Nobis sagte dazu: „Da habe ich weder an die Person Martin Schulz noch an andere Menschen gedacht.“ Aus seiner Sicht sei dadurch, dass SPD-Chef Schulz sein Versprechen gebrochen habe, nie in ein Kabinett Merkel zu gehen, der „Schulz-Zug“ völlig entgleist. Damit habe er in dem „Zug“ Schrott gesehen.

 

Da er im Ruhrgebiet inmitten von Hochöfen aufgewachsen und dazu noch Ingenieur sei, denke er bei Hochöfen nur an Stahlschmelzen von Schrott, sagte Nobis. Da habe er gedacht: „Der Schulz-Zug geht dann jetzt in den Hochofen.“ Anderes werde da hineininterpretiert. (http://www.t-online.de/nachrichten/ausland/id_83201526/anzeige-gegen-afd-politiker-joerg-nobis-schulzzug-in-den-hochofen-.html)
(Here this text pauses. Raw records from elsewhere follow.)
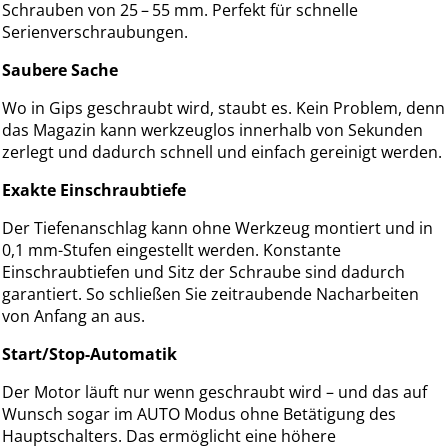
Schrauben von 25 – 55 mm. Perfekt für schnelle
Serienverschraubungen.
Saubere Sache
Wo in Gips geschraubt wird, staubt es. Kein Problem, denn
das Magazin kann werkzeuglos innerhalb von Sekunden
zerlegt und dadurch schnell und einfach gereinigt werden.
Exakte Einschraubtiefe
Der Tiefenanschlag kann ohne Werkzeug montiert und in
0,1 mm-Stufen eingestellt werden. Konstante
Einschraubtiefen und Sitz der Schraube sind dadurch
garantiert. So schließen Sie zeitraubende Nacharbeiten
von Anfang an aus.
Start/Stop-Automatik
Der Motor läuft nur wenn geschraubt wird – und das auf
Wunsch sogar im AUTO Modus ohne Betätigung des
Hauptschalters. Das ermöglicht eine höhere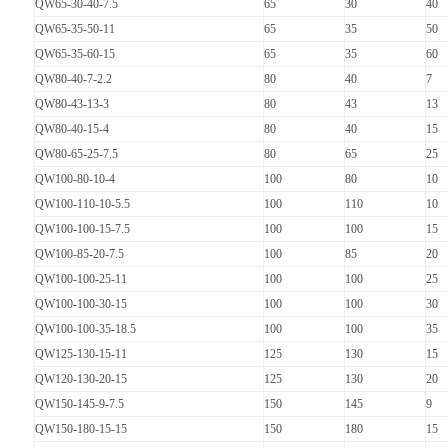
QW65-30-40-7.5
65
30
40
QW65-35-50-11
65
35
50
QW65-35-60-15
65
35
60
QW80-40-7-2.2
80
40
7
QW80-43-13-3
80
43
13
QW80-40-15-4
80
40
15
QW80-65-25-7.5
80
65
25
QW100-80-10-4
100
80
10
QW100-110-10-5.5
100
110
10
QW100-100-15-7.5
100
100
15
QW100-85-20-7.5
100
85
20
QW100-100-25-11
100
100
25
QW100-100-30-15
100
100
30
QW100-100-35-18.5
100
100
35
QW125-130-15-11
125
130
15
QW120-130-20-15
125
130
20
QW150-145-9-7.5
150
145
9
QW150-180-15-15
150
180
15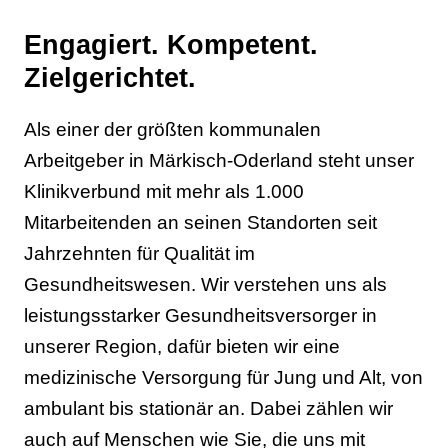
Engagiert. Kompetent.
Zielgerichtet.
Als einer der größten kommunalen
Arbeitgeber in Märkisch-Oderland steht unser
Klinikverbund mit mehr als 1.000
Mitarbeitenden an seinen Standorten seit
Jahrzehnten für Qualität im
Gesundheitswesen. Wir verstehen uns als
leistungsstarker Gesundheitsversorger in
unserer Region, dafür bieten wir eine
medizinische Versorgung für Jung und Alt, von
ambulant bis stationär an. Dabei zählen wir
auch auf Menschen wie Sie, die uns mit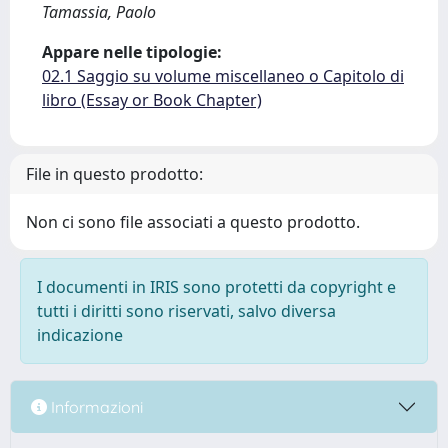
Tamassia, Paolo
Appare nelle tipologie:
02.1 Saggio su volume miscellaneo o Capitolo di
libro (Essay or Book Chapter)
File in questo prodotto:
Non ci sono file associati a questo prodotto.
I documenti in IRIS sono protetti da copyright e
tutti i diritti sono riservati, salvo diversa
indicazione
Informazioni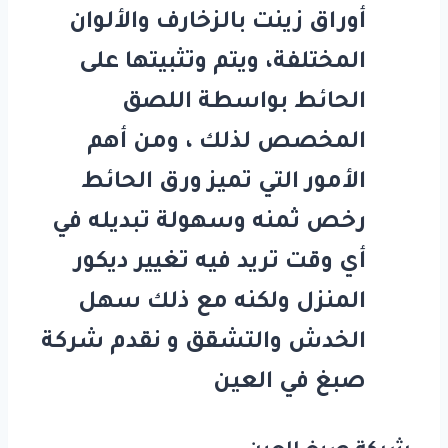
أوراق زينت بالزخارف والألوان
المختلفة، ويتم وتثبيتها على
الحائط بواسطة اللصق
المخصص لذلك ، ومن أهم
الأمور التي تميز ورق الحائط
رخص ثمنه وسهولة تبديله في
أي وقت تريد فيه تغيير ديكور
المنزل ولكنه مع ذلك سهل
الخدش والتشقق و نقدم شركة
صبغ في العين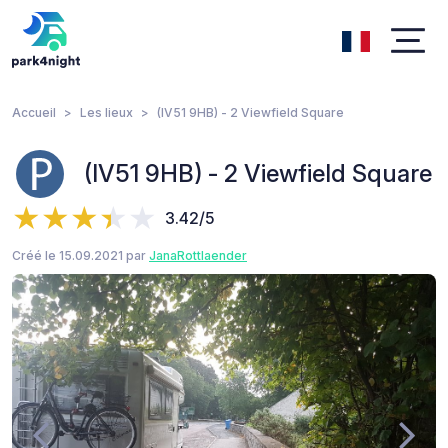
Accueil
Les lieux
(IV51 9HB) - 2 Viewfield Square
(IV51 9HB) - 2 Viewfield Square
3.42/5
Créé le 15.09.2021 par
JanaRottlaender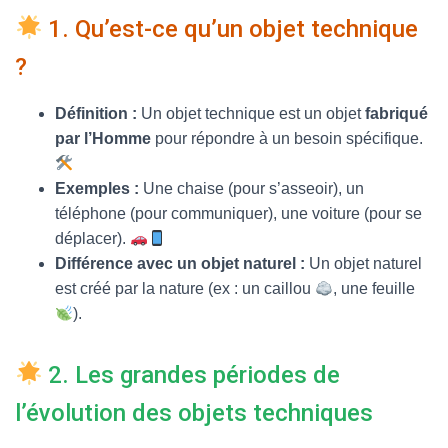
T
I
1. Qu’est-ce qu’un objet technique
O
N
?
Définition :
Un objet technique est un objet
fabriqué
par l’Homme
pour répondre à un besoin spécifique.
Exemples :
Une chaise (pour s’asseoir), un
téléphone (pour communiquer), une voiture (pour se
déplacer).
Différence avec un objet naturel :
Un objet naturel
est créé par la nature (ex : un caillou
, une feuille
).
2. Les grandes périodes de
l’évolution des objets techniques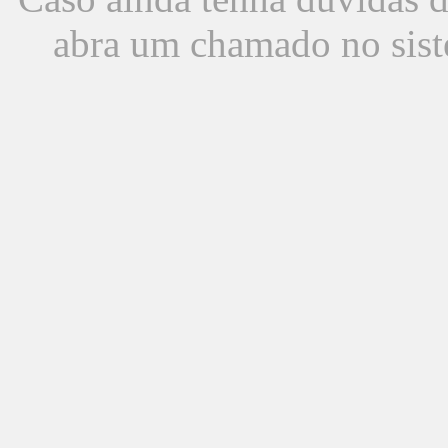
abra um chamado no sist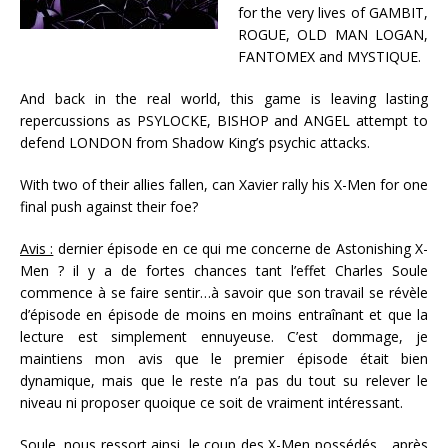
for the very lives of GAMBIT,
ROGUE, OLD MAN LOGAN,
FANTOMEX and MYSTIQUE.
And back in the real world, this game is leaving lasting
repercussions as PSYLOCKE, BISHOP and ANGEL attempt to
defend LONDON from Shadow King’s psychic attacks.
With two of their allies fallen, can Xavier rally his X-Men for one
final push against their foe?
Avis :
dernier épisode en ce qui me concerne de Astonishing X-
Men ? il y a de fortes chances tant l’effet Charles Soule
commence à se faire sentir…à savoir que son travail se révèle
d’épisode en épisode de moins en moins entraînant et que la
lecture est simplement ennuyeuse. C’est dommage, je
maintiens mon avis que le premier épisode était bien
dynamique, mais que le reste n’a pas du tout su relever le
niveau ni proposer quoique ce soit de vraiment intéressant.
Soule, nous ressort ainsi, le coup des X-Men possédés …après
Man weiß inzwischen als Nichtjurist ohne Schwerpunkt Strafrecht ja nicht einmal mehr was man hierzulande überhaupt noch straffrei sagen darf. Ich als Volljurist mit Studienschwerpunkt Strafrecht und Kriminologie darf Ihnen aber glaubhaft versichern, dass da nichts bei herumkommen wird.

Wurde halt nur – mal wieder – die Arbeitskraft eines weiteren StA komplett unnütz und auf Kosten des Steuerzahlers beansprucht.